- EXERCISE A
In the forum thread about targeting rays, where and at what time does ChileRelleno say the locals meet on Saturday?

- SUPPLIED TEXT
BEGIN
# How do I target rays?



## johnf (Jan 20, 2012)

Title sums it up. Will need bait for sharking next week.


----------



## Justin618 (Aug 18, 2013)

Squid, cut bait, gig or snatch hook.

I just caught 16 rays


----------



## johnf (Jan 20, 2012)

Justin618 said:


> Squid, cut bait, gig or snatch hook.
> 
> I just caught 16 rays


Is that like snagging?


----------



## shupakabra (Apr 21, 2014)

Go fish the sound by Navarre bridge. use a lindy rig with a small hook and one of those little silver grunts for bait. we couldn't keep the rays off our lines, caught about 10 an hour till we got sick of it all week. too bad the wind, waves, and weeds were too bad last week for me to use any of them for shark bait.


----------



## johnf (Jan 20, 2012)

Did I mention I would be in Fort Morgan?


----------



## Justin618 (Aug 18, 2013)

Yeah. Big treble hook with lead on it. Set it up and watch them run the beach. Or can gig by walls or on beach


----------



## jcallaham (Dec 13, 2009)

If I were going to target a ray I would use a whole squid on a 7or 8 circle hook.wrap elastic thread around it to help hold it on there. This will also be a yummy piece of candy for small sharks,bluefish,and ladyfish.just hope there aren't any catfish around.


----------



## lowprofile (Jan 6, 2013)

https://m.youtube.com/watch?v=0I1zGDVypgU


----------



## HappyHourHero (Jan 31, 2012)

I usually go to sikes and fish some cut bait off the bottom. I usually get what I am after in short time and if not, someone else will and they will usually let you have them. Most are plate sized although I got a butterfly ray that was big enough to make 4 baits out of. Caught sharks on the first 2 pieces I ran out too.


----------



## Justin618 (Aug 18, 2013)

Either a Carolina rig or a pomp style rig. I make mine with heavier mono then the usual pomp rigs. Just some cut bait and wait.


----------



## ChileRelleno (Jul 7, 2012)

When we're out fishing, my youngest boy usually has the biggest, Mainline & Drop # test, Sabiki rig I can find. 
Tipped with fresh squid & shrimp, he pulls in a lot of dinner plate sized Southerns from the shore break.
Beefy Carolina rigs with cut bait are great too.

JohnF,
some of us locals are looking to fish the Point on Ft. Morgan this Sat, are you going to be here then? You'd be welcome to join us.
I'll be over on the first ferry from Dauphin Island, we meet in the Fort parking lot at about 0830. PM for ph# if interested.
END
- EXERCISE DATA
BEGIN
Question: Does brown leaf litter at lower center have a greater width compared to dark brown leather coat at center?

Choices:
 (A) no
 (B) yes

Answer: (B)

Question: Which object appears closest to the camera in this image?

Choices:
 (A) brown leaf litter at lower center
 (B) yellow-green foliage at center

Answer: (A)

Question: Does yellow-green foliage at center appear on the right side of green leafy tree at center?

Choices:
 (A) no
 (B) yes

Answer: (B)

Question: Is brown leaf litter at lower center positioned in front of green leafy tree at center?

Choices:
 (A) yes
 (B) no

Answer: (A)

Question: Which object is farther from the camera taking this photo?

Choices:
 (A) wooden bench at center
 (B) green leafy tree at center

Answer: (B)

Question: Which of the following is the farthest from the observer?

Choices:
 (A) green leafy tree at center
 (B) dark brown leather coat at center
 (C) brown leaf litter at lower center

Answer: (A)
END
BEGIN
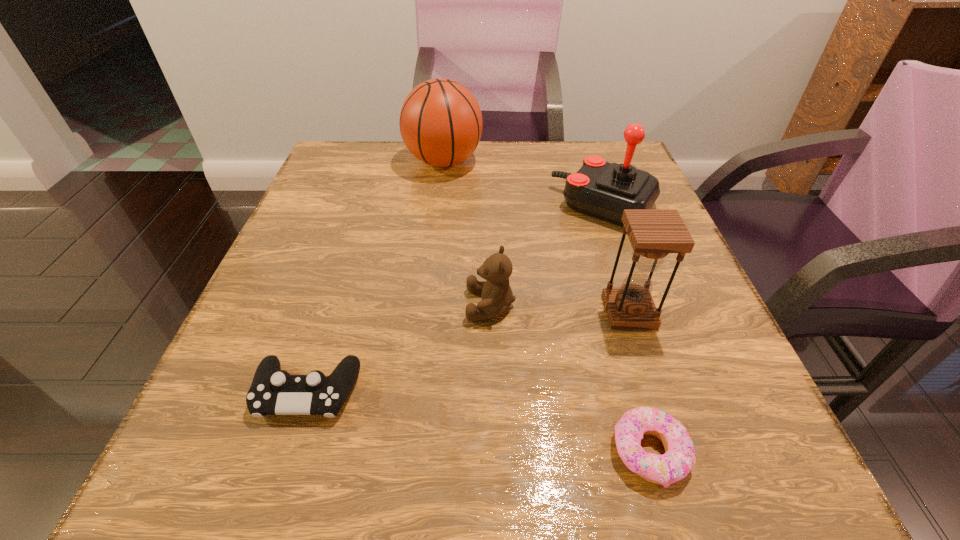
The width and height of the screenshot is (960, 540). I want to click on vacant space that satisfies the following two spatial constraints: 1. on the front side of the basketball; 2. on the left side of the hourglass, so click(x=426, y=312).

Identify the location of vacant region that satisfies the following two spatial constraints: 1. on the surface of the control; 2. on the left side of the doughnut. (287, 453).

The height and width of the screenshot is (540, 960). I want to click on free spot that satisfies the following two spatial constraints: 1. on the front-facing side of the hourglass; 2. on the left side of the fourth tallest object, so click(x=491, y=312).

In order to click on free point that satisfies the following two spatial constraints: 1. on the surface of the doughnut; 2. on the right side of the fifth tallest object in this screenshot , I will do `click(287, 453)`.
END
- EXERCISE B
Show every line of the records that contains the string "yellow". Case counts.

- RESULT A
They meet in the Fort parking lot at about 0830.

- RESULT B
 (B) yellow-green foliage at center
Question: Does yellow-green foliage at center appear on the right side of green leafy tree at center?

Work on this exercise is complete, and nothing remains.